Textauszug:

----------

# Kaufberatung Drucker HP Envy 5640 oder 5540?



## Woody83 (5. November 2015)

Hallo,...

brauche einen neuen Drucker. Weiß nur nicht ob ich den etwas neueren nehmen muss, der auch defintiv für Win 10 geeignet ist. Oder den ältern, dessen Touchscreen ein wenig größer ist, bisschen günstiger ist, aber offziele auf der Seite von Hp keine offizille Unterstützung hat für Win 10. Ich nehme stark an, das er sowieso läuft unter Win 10, v. mit den älteren Treibern.

Und generell benötige ich ein Drucker eigentlich nür für Dokumente, ich habe noch nie ein Foto ausgedrückt. Vielleicht ist die Envy Serie ja überhaupt nichts für mich. Fand aber das der Druckerkopf leicht gewechselt werden kann, ganz gut. Habe schon mit der Office Serie geliebäugelt.

----------

[Gespeicherte Dateneinträge]

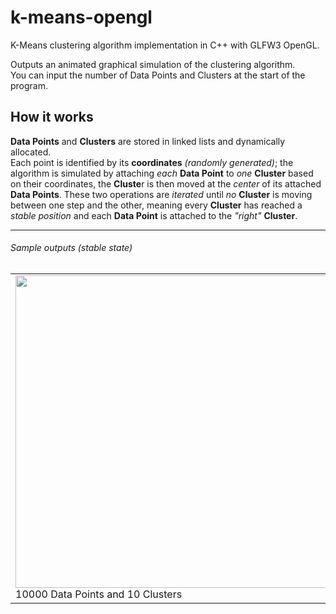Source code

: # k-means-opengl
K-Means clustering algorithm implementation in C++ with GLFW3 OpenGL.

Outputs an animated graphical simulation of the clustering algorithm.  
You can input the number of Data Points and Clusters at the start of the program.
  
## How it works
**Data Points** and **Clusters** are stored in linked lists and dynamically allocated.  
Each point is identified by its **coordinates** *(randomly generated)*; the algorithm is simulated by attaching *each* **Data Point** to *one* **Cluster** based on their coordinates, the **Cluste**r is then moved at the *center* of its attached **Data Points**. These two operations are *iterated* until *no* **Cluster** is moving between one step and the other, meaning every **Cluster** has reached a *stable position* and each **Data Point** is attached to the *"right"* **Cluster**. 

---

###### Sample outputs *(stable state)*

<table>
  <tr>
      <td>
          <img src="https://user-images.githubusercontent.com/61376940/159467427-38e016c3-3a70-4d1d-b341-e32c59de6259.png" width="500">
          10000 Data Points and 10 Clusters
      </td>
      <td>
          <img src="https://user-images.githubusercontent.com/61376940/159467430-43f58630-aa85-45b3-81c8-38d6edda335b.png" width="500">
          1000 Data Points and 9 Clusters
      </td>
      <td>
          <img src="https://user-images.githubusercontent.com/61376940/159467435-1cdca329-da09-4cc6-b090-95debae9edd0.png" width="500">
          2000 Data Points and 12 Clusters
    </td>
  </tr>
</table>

----------

Anhand der Angaben:
• 1. Wofür wird laut dem Beitrag zur Druckerwahl eigentlich nur ein Drucker benötigt?
• 2. Suche alle Zeilen der Einträge heraus, in denen die Zeichenfolge „Clusters“ vorkommt, und gib sie an. Groß- und Kleinschreibung ist dabei zu beachten.

Lösungen:
• 1. Eigentlich nur für Dokumente.

• 2.
You can input the number of Data Points and Clusters at the start of the program.
**Data Points** and **Clusters** are stored in linked lists and dynamically allocated.  
          10000 Data Points and 10 Clusters
          1000 Data Points and 9 Clusters
          2000 Data Points and 12 Clusters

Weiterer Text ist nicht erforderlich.